(TASK OBJECTIVE):
In the thread on finding the range of an equation, rewrite the paragraph that begins "Yes then I realized" more briefly, keeping its main facts.

(TEXT SHOWN):
# Help me find the range of an equation please

1. Jul 24, 2010

### GreenPrint

1. The problem statement, all variables and given/known data
FIXED :)

y = (x^2 -4)/(x^2 - x -12)

dy/dx of numerator I got 2x
dy/dx of denomenator I got 2x - 1
dy/dx of y I got -(x^2 - 16x -4)/((x-4)^2(x+3)^2)

setting numerator to zero and solving got 8 +/- sqrt(65) with the critical value being the +
setting denomenator to zero and solving got 4 and -3 which are both out of range of the original function...

so now what how do I find the range kind of confused... found one critical value how do I find the others kind of lost here thanks

2. Relevant equations

3. The attempt at a solution

Last edited: Jul 24, 2010
2. Jul 24, 2010

### jegues

Don't you already have a thread with the exact same question in the precalculus section?

3. Jul 24, 2010

### GreenPrint

Yes then I realized after reading comments that it shouldn't be in there becaue it's now calculus stuff... can you help me?

4. Jul 24, 2010

### Staff: Mentor

That's not a good reason to post the same topic in another section.

5. Jul 24, 2010

### GreenPrint

Fixed error in thsi post as well ok :)

I'm tyring to find the range of the following equation

(x^2 - 4)/(x^2 - x -12)

Stored items:
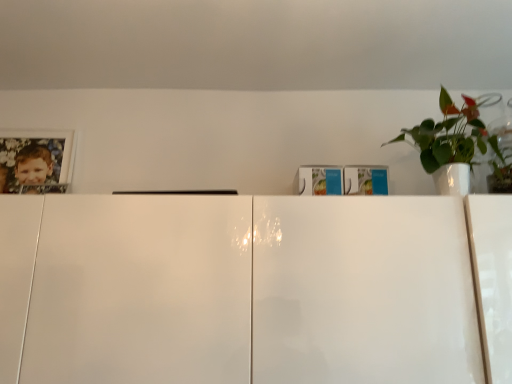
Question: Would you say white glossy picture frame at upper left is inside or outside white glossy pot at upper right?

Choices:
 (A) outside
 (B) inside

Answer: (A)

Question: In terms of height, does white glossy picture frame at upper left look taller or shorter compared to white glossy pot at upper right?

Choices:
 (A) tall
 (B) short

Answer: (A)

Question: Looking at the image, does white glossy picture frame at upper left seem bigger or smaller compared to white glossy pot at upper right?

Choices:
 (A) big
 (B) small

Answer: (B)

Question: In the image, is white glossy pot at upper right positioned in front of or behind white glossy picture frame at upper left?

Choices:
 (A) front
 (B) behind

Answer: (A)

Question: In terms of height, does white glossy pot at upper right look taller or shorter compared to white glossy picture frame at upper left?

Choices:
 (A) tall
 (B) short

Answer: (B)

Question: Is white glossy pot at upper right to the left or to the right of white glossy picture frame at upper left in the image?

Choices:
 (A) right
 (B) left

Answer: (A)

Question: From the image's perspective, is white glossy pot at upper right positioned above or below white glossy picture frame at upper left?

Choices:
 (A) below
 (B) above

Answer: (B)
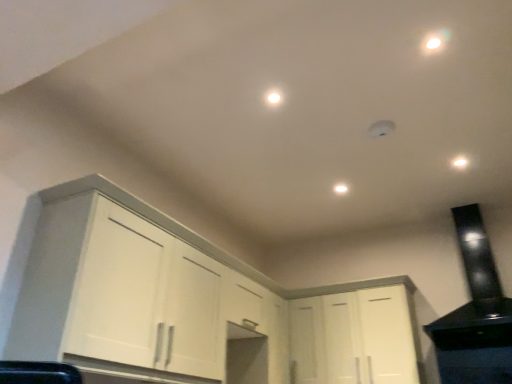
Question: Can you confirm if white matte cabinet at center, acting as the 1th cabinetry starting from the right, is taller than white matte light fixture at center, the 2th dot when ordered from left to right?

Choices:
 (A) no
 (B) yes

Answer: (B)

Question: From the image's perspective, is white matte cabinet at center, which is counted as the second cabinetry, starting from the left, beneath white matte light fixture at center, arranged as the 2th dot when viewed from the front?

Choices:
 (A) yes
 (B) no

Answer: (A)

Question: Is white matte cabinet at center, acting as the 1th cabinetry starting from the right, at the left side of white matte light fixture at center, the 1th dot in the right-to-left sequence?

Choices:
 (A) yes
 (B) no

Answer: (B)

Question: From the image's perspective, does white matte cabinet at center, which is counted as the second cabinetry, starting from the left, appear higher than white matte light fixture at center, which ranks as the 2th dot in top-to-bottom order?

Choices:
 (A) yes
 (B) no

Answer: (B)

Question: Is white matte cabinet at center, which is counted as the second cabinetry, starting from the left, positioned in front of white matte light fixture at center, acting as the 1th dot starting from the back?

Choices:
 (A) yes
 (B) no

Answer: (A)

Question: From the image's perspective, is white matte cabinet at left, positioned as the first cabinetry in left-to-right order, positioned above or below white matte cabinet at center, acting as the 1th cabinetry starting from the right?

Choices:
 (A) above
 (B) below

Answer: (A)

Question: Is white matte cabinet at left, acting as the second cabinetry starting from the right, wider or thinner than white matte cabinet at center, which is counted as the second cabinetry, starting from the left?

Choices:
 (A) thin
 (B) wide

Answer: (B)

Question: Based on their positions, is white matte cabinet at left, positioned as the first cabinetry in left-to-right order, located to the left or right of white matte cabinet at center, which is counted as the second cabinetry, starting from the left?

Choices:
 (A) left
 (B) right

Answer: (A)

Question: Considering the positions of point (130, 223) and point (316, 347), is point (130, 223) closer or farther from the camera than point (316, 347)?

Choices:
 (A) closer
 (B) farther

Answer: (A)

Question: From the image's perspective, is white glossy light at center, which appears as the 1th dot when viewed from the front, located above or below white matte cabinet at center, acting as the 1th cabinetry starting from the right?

(SOLUTION FOR THIS EXERCISE):
Yes. The comments showed me it didn't belong there because it's now calculus. Can you help me?